The mortgage on the Property contains provisions allowing the Lender to recover reasonable attorney fees in certain circumstances. There is no similar provision giving the Debtor the right to recover his attorney fees. While the Court might have the authority to prevent enforcement of the attorney fee provision because of unconscionability, see, e.g., State ex rel. King v. B&B Investment Group, Inc., 329 P.3d 658, 675 (N.M. 2014), no applicable law would allow the Court to convert the unilateral provision into a bilateral one. The case Debtor cited in support of his argument, In re Penrod, 802 F.3d 1084 (9th Cir. 2015), was based on a California statute providing such relief. 802 F.3d at 1087 (citing and quoting Cal. Civ. Code § 1717(a)). No similar statute applies in this case.
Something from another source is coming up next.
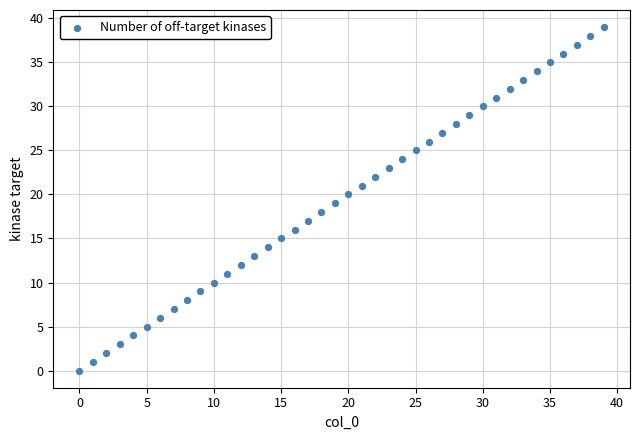

What is the range of Y values (max minus min)?

39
Debtor next asks that the requested attorney fees be awarded pursuant to the Court's inherent power to sanction parties for contempt of Court. "To be held in contempt, a court must find the party violated a specific and definite court order and the party had notice of the order." In re Lucre Mgmt. Grp., LLC, 365 F.3d 874, 875 (10th Cir. 2004) (internal quotation omitted). "Whether to impose civil contempt sanctions falls within the Court's discretion." In re Potter, 2008 WL 1777843, at *2 (Bankr. D.N.M.) (citing In re Armstrong, 304 B.R. 432, 435 (10th Cir. BAP 2004)). The Court has never held Lender in contempt of court. In fact, the only time Debtor asked the Court to hold Lender in contempt, i.e., with his August 3, 2015, motion, the Court declined to do so. The Court therefore will not award contempt sanctions. If the Lender violated a Court order, the Court in its discretion declines to impose sanctions to punish the violation.
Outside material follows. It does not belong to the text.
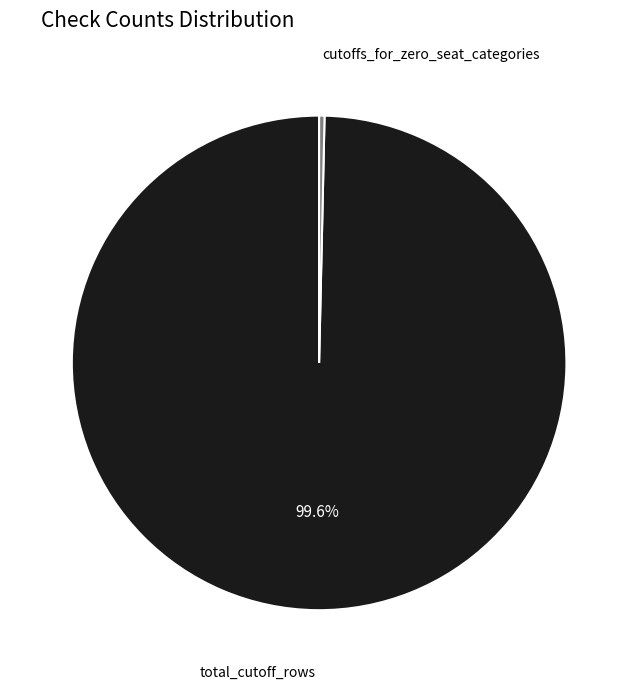

To the nearest percent, what is the difference between the largest and smallest slice percentages?

99%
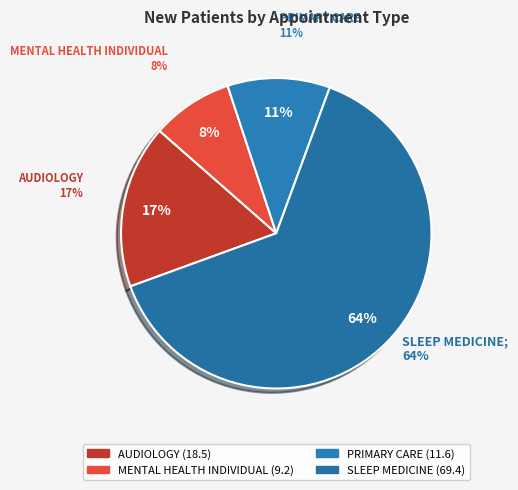

How much of the chart is everything except AUDIOLOGY?

83.0%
Finally, Debtor asks for the attorney fee award as a discovery sanction. Bankruptcy Rule 7037 requires the Court to award attorney fees if a motion to compel discovery is granted or if the disclosure or requested discovery is provided after the motion was filed. Fed. Rule Civ. P. 37(a)(5)(A). Here, however, no such motion has ever been granted, and no hearing was held or evidence presented to allow the Court to make the findings required under Fed. Rule Civ. P. 37(a)(5)(A).
The extent of litigation that has occurred over Debtor's $223,000 home mortgage is extraordinary. The Court cannot tell for certain who is to blame for the excessive litigation, but some of the fault must be laid at the feet of Debtor's counsel. She has diligently represented her client, to be sure, but the Court has formed the distinct impression that the result achieved (a loan modification agreement) could have been accomplished much more easily and cheaply had Debtor's counsel approached the matter differently. Of particular note are the following:
In addition, the jump in claimed fees from $27,000 on May 31, 2016 (after the matter had been settled!) to approximately $67,000 on September 12, 2016 is remarkable. Equally remarkable are counsel's total billings to Debtor (more than $86,000 through September 12, 2016, although about $6,500 was written off by counsel's former firm).
Debtor has not established any legal basis for the Court to order Lender to pay him for any of the attorney fees he has been billed by his counsel. His motion therefore will be denied. A separate order will be entered.